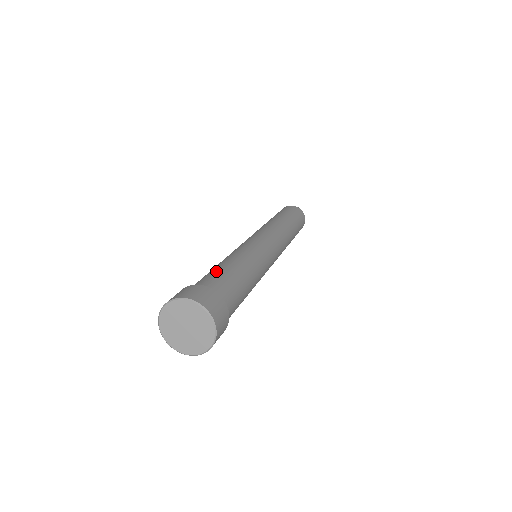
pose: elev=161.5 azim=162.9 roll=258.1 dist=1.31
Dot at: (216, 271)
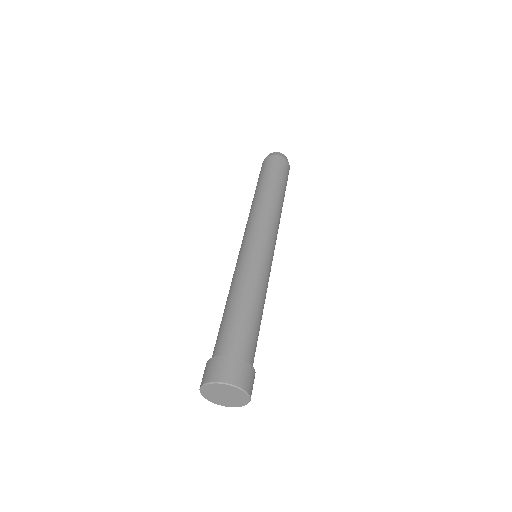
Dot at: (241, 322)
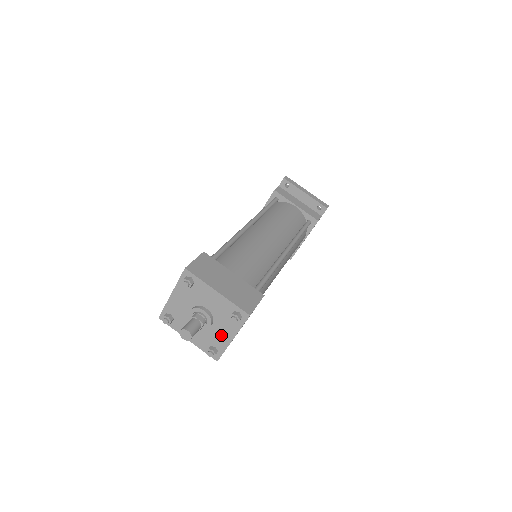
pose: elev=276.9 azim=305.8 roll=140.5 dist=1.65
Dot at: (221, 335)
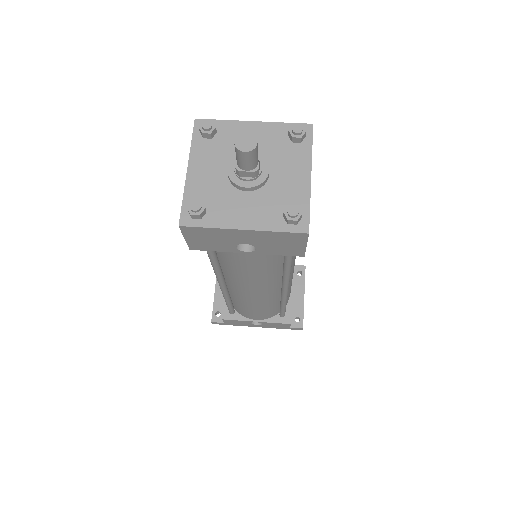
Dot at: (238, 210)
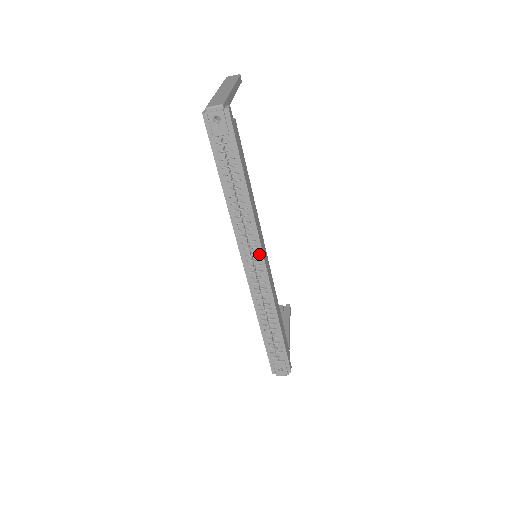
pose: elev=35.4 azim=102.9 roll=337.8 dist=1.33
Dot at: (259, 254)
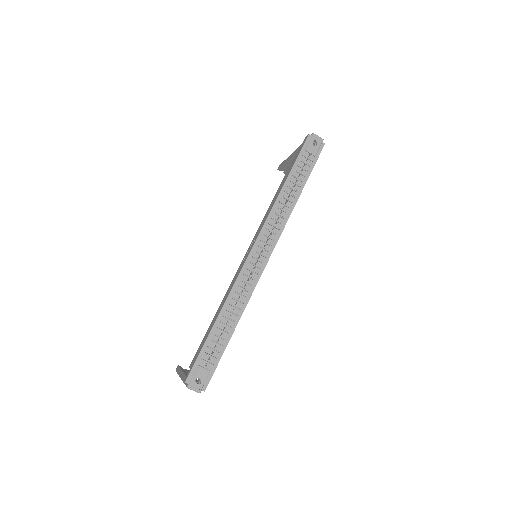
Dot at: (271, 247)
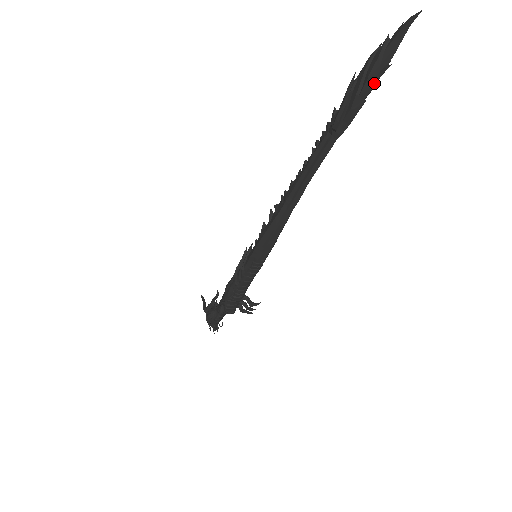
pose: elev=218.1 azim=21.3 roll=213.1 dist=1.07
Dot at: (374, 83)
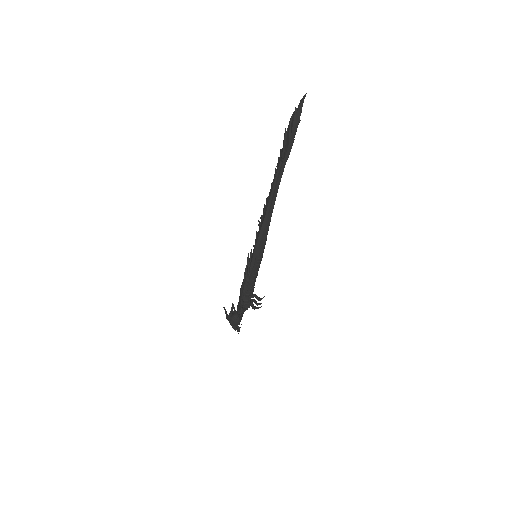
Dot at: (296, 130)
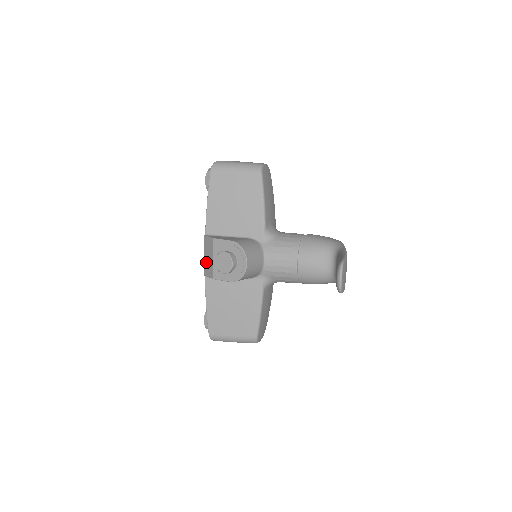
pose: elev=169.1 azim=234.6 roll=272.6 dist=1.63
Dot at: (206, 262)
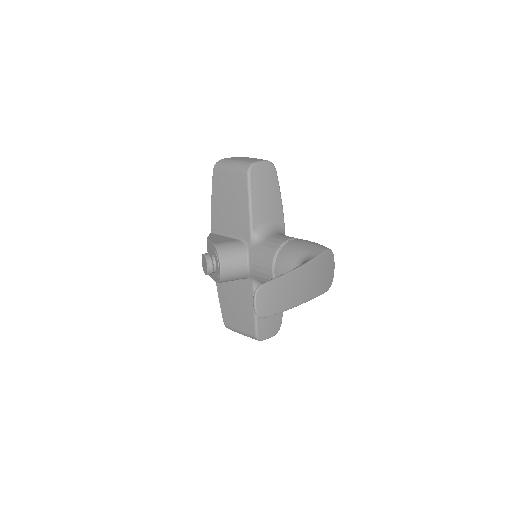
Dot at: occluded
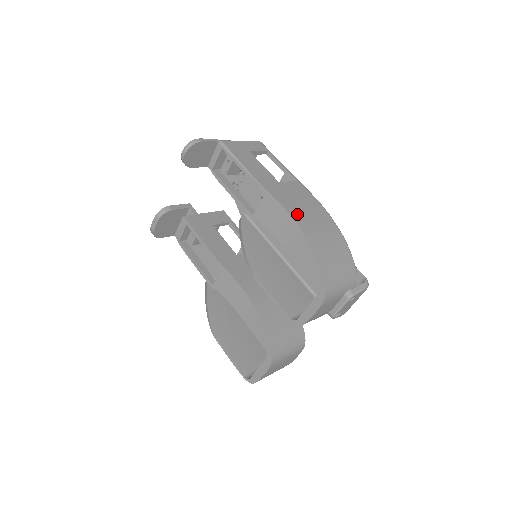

------------

Reproduce the material from the line containing "pose: elev=35.4 azim=102.9" up to and including its final line, replacing "dist" with "distance" throughout and leaving everything else unchanged. Leave the pictures out of the answer.

pose: elev=35.4 azim=102.9 roll=337.8 distance=1.33
Dot at: (259, 254)
Dot at: (271, 247)
pose: elev=218.1 azim=21.3 roll=213.1 distance=1.07
Dot at: (374, 83)
Dot at: (296, 130)
pose: elev=169.1 azim=234.6 roll=272.6 distance=1.63
Dot at: (206, 262)
Dot at: occluded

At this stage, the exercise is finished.